El hombre, reflexionaba sobre el acto simple y aterrador de cruzar la calle. Era acaso una metáfora del ser?, en cada paso, la disyuntiva se erguía en avanzar hacia lo desconocido o retroceder al refugio engañoso de lo ya vivido. Ese umbral entre ambas aceras, intuía el abismo de la existencia, lo infinito del tiempo y un laberinto de las decisiones.

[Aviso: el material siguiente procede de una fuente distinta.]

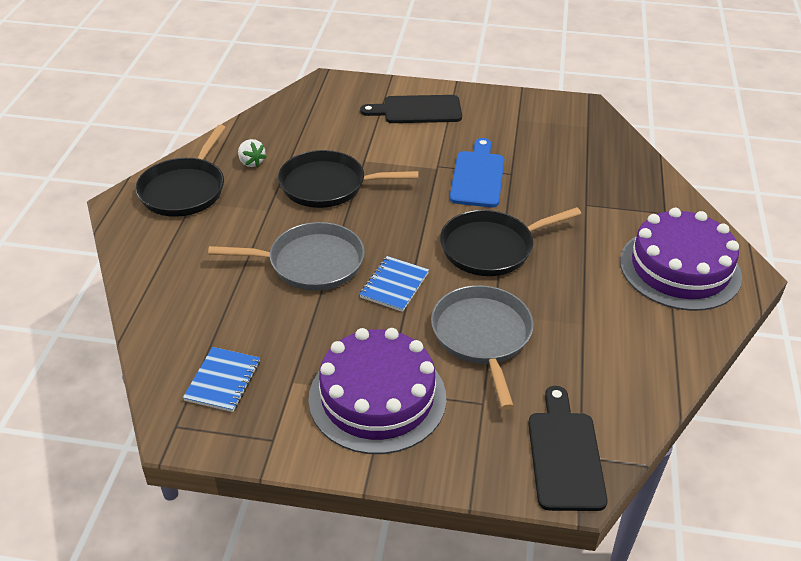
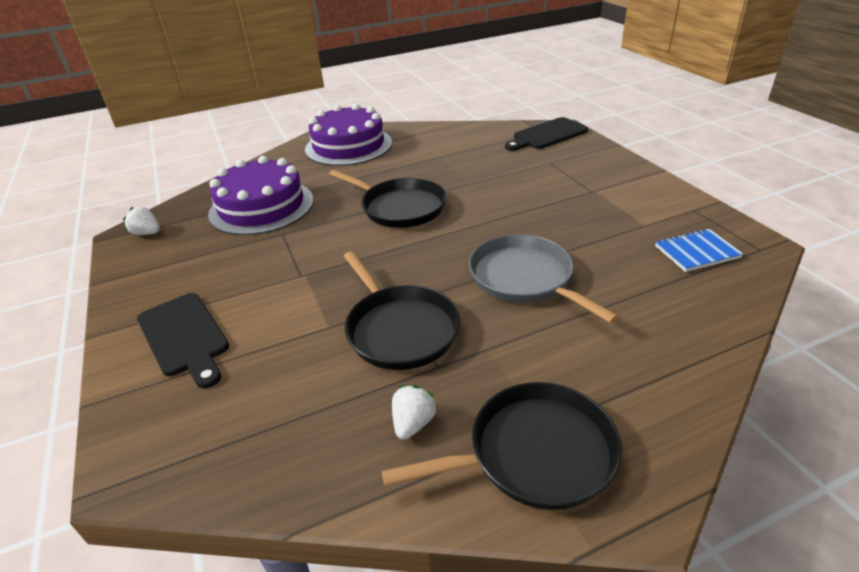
camera: 120 degrees left, 5 degrees down
purple cake [308,328,446,454] -> purple cake moved to [208,156,314,235]
blue notebook [359,256,429,312] -> none
grey pan [431,285,534,410] -> none
blue cutting board [449,138,504,207] -> none
none -> white strawberry [123,207,160,235]

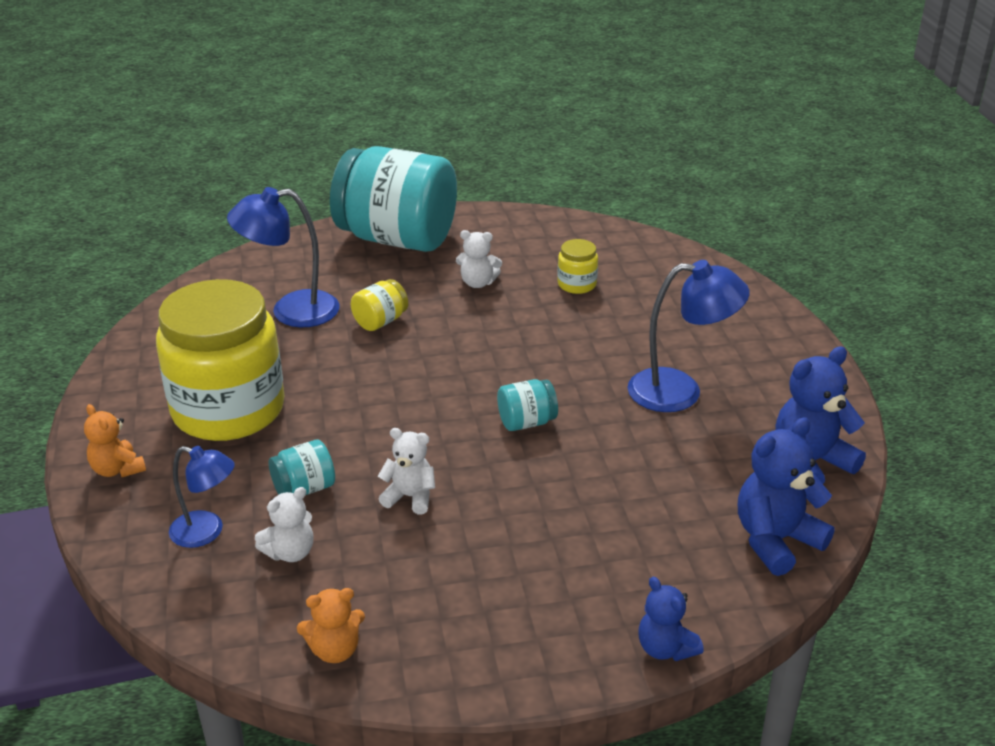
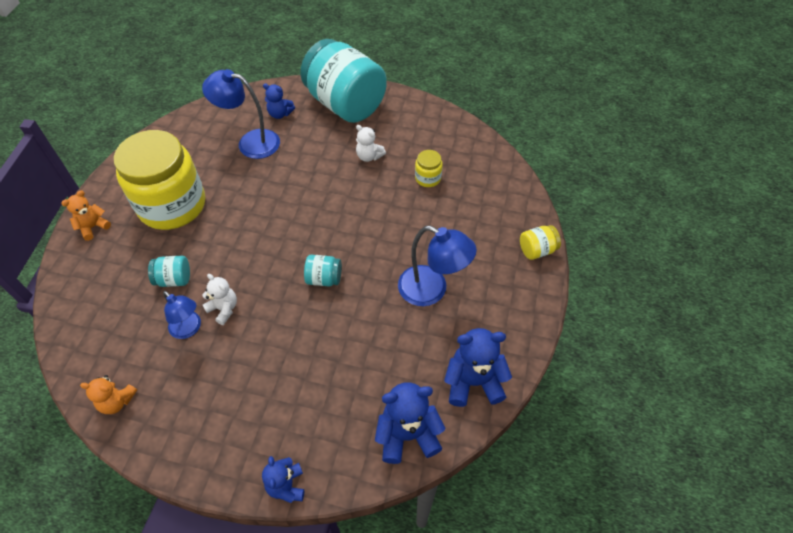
camera: 25 degrees right, 20 degrees up
orange teddy bear [84,404,146,477] -> orange teddy bear turned 60 degrees clockwise [61,190,111,241]
blue lamp [169,446,235,548] -> blue lamp moved to [163,291,201,339]
white teddy bear [255,487,314,562] -> none
yellow jar [351,279,408,331] -> yellow jar moved to [520,225,561,260]
none -> blue teddy bear [263,84,295,119]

Observó y pensó, una hoja víctima del otoño, parecía el fragmento olvidado de una historia que nadie se atrevió a terminar. Somos esa hoja, llevados por fuerzas invisibles, creyéndonos libres mientras danzamos sobre un tablero que no comprendemos.
Tal vez cruzar la calle era en sí todo un acto de fe. Es que en la breve duración del semáforo todo se condensaba, el universo, los pasos del hombre y la paradoja de ser y no ser. Llegó a sospechar que el otro lado de la calle no fuera un lugar, sino un espejo que lo esperaba para mostrarle su reflejo, aún habiéndo cruzado allí infinidad de veces.

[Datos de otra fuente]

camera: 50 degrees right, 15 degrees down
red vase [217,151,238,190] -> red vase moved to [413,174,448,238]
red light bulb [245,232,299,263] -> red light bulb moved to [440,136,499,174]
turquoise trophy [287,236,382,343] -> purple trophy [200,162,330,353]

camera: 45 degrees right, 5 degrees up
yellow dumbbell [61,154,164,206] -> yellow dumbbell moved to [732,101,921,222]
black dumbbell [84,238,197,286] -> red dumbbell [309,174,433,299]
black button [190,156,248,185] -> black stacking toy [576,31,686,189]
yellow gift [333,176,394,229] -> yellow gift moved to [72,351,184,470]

Finalmente el hombre no cruzó. Esa esquina con su simple eternidad, lo reclamaba, sin embargo él permaneció allí, testigo y prisionero de su propio pensamiento, mientras el fluir incesante de Buenos Aires se desplegaba indiferente a su alrededor. Quien sabe, quizás la ciudad y el universo mismo eran también esquinas, donde lo infinito se encuentra con lo efímero de cruzar la calle.